* [Prompt]
Copy the material word for word, from its very first line down through the line containing "returns 120 V", including both of those lines.

--- Source material ---

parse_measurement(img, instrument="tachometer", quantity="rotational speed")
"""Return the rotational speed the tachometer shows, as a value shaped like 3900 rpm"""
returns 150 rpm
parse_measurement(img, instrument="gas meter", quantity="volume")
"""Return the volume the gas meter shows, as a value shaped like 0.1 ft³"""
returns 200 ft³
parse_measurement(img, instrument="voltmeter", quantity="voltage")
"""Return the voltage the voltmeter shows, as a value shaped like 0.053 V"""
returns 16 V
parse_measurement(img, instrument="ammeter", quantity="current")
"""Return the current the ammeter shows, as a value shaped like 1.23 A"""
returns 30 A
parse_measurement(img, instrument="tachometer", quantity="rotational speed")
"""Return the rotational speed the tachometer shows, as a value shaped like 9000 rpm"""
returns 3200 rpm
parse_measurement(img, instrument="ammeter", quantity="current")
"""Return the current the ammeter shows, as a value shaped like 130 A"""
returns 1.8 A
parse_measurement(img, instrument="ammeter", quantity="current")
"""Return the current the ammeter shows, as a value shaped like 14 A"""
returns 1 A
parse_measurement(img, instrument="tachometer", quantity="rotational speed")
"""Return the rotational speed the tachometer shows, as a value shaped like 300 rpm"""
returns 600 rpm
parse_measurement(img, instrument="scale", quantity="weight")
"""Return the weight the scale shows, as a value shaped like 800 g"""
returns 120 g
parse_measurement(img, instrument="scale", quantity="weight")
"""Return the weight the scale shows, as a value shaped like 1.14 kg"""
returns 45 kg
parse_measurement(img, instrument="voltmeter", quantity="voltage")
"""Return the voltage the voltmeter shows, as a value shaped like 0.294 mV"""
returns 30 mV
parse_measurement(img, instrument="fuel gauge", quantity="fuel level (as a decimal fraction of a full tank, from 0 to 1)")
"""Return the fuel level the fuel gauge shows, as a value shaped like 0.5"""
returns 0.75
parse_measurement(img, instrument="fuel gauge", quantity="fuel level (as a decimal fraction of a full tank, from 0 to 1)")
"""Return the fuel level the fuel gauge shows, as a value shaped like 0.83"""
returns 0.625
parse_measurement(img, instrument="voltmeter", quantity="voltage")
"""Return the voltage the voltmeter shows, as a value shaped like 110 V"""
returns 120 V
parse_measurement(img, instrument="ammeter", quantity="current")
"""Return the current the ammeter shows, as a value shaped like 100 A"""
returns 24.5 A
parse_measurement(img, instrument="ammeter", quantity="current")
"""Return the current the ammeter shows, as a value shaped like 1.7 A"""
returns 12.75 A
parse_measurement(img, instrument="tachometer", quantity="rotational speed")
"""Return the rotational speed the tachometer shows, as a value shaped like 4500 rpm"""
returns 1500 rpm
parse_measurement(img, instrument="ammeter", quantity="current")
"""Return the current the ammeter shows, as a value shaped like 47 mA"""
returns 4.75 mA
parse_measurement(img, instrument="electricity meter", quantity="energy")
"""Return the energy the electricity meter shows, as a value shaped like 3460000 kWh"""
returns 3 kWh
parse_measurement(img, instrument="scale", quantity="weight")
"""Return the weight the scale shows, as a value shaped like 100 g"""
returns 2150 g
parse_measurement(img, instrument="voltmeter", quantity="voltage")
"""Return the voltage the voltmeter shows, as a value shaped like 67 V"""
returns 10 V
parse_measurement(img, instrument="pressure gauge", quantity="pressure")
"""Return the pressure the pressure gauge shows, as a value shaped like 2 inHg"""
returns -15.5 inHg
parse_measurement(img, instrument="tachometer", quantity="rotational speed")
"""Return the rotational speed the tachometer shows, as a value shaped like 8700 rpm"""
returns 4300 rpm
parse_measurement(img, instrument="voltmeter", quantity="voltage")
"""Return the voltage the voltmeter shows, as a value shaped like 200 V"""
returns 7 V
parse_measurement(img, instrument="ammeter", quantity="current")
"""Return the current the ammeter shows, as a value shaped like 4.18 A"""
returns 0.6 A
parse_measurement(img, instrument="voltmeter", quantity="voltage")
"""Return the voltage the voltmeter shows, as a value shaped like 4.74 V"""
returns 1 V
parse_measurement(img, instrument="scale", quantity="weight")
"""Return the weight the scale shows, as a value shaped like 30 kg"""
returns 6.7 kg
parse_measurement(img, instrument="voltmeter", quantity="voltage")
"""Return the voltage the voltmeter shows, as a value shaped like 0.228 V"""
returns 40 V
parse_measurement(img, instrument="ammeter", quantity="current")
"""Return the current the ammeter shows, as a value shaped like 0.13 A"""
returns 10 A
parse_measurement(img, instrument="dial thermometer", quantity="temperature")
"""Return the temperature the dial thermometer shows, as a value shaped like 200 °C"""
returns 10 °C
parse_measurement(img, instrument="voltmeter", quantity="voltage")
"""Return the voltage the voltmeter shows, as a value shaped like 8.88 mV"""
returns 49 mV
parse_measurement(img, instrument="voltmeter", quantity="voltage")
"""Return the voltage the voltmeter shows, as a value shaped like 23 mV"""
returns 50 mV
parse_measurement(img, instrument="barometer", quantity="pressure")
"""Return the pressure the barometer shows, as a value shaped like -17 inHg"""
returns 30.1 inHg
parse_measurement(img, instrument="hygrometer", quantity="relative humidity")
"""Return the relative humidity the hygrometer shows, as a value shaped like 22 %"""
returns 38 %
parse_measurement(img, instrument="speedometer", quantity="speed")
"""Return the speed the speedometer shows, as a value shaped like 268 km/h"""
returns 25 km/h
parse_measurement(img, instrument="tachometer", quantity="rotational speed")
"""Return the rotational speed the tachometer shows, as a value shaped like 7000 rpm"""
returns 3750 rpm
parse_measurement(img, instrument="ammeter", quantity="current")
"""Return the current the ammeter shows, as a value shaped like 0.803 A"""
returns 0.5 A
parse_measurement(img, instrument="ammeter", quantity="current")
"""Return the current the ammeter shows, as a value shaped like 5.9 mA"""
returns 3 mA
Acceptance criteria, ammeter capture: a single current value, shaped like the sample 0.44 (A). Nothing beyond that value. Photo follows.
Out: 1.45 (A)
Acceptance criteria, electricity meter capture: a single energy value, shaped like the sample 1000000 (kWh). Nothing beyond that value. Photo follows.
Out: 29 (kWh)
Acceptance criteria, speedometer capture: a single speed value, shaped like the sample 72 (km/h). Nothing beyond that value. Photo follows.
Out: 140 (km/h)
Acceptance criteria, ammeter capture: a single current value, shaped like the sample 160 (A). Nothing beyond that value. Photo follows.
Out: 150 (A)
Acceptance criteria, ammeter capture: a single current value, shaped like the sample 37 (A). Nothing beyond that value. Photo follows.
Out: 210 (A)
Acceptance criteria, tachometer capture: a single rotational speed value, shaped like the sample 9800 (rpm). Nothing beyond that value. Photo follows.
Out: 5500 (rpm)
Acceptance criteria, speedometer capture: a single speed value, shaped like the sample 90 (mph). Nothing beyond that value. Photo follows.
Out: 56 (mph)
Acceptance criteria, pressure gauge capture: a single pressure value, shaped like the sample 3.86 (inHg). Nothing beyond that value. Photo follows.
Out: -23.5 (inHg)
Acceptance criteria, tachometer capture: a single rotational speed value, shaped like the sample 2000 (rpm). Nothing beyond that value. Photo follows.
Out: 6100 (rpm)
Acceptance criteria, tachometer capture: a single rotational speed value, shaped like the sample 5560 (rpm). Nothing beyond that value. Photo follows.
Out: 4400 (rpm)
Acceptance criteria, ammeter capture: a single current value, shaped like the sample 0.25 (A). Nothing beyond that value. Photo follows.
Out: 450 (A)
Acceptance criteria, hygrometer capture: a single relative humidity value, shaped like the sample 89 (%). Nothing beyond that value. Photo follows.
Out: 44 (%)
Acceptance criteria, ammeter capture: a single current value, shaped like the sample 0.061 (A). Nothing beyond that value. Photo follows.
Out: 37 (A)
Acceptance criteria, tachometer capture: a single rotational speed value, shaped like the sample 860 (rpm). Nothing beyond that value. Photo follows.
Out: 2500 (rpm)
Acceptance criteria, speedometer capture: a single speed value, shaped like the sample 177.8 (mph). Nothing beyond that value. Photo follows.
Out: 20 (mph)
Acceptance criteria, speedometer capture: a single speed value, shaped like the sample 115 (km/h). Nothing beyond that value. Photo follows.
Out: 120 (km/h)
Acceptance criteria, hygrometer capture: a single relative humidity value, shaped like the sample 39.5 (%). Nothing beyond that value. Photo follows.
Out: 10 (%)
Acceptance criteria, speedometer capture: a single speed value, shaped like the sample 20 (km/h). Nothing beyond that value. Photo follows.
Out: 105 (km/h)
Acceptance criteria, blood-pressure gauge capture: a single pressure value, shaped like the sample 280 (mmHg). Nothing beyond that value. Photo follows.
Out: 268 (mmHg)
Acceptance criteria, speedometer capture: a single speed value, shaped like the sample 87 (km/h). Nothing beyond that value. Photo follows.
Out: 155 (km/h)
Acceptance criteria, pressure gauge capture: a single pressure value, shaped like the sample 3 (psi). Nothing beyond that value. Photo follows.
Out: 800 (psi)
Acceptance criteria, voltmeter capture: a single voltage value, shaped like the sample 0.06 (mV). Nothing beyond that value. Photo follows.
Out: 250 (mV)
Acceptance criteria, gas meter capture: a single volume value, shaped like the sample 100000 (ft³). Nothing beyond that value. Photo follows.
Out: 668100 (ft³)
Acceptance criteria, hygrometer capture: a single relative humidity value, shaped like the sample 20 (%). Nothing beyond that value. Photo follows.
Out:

---

* [Answer area]
parse_measurement(img, instrument="tachometer", quantity="rotational speed")
"""Return the rotational speed the tachometer shows, as a value shaped like 3900 rpm"""
returns 150 rpm
parse_measurement(img, instrument="gas meter", quantity="volume")
"""Return the volume the gas meter shows, as a value shaped like 0.1 ft³"""
returns 200 ft³
parse_measurement(img, instrument="voltmeter", quantity="voltage")
"""Return the voltage the voltmeter shows, as a value shaped like 0.053 V"""
returns 16 V
parse_measurement(img, instrument="ammeter", quantity="current")
"""Return the current the ammeter shows, as a value shaped like 1.23 A"""
returns 30 A
parse_measurement(img, instrument="tachometer", quantity="rotational speed")
"""Return the rotational speed the tachometer shows, as a value shaped like 9000 rpm"""
returns 3200 rpm
parse_measurement(img, instrument="ammeter", quantity="current")
"""Return the current the ammeter shows, as a value shaped like 130 A"""
returns 1.8 A
parse_measurement(img, instrument="ammeter", quantity="current")
"""Return the current the ammeter shows, as a value shaped like 14 A"""
returns 1 A
parse_measurement(img, instrument="tachometer", quantity="rotational speed")
"""Return the rotational speed the tachometer shows, as a value shaped like 300 rpm"""
returns 600 rpm
parse_measurement(img, instrument="scale", quantity="weight")
"""Return the weight the scale shows, as a value shaped like 800 g"""
returns 120 g
parse_measurement(img, instrument="scale", quantity="weight")
"""Return the weight the scale shows, as a value shaped like 1.14 kg"""
returns 45 kg
parse_measurement(img, instrument="voltmeter", quantity="voltage")
"""Return the voltage the voltmeter shows, as a value shaped like 0.294 mV"""
returns 30 mV
parse_measurement(img, instrument="fuel gauge", quantity="fuel level (as a decimal fraction of a full tank, from 0 to 1)")
"""Return the fuel level the fuel gauge shows, as a value shaped like 0.5"""
returns 0.75
parse_measurement(img, instrument="fuel gauge", quantity="fuel level (as a decimal fraction of a full tank, from 0 to 1)")
"""Return the fuel level the fuel gauge shows, as a value shaped like 0.83"""
returns 0.625
parse_measurement(img, instrument="voltmeter", quantity="voltage")
"""Return the voltage the voltmeter shows, as a value shaped like 110 V"""
returns 120 V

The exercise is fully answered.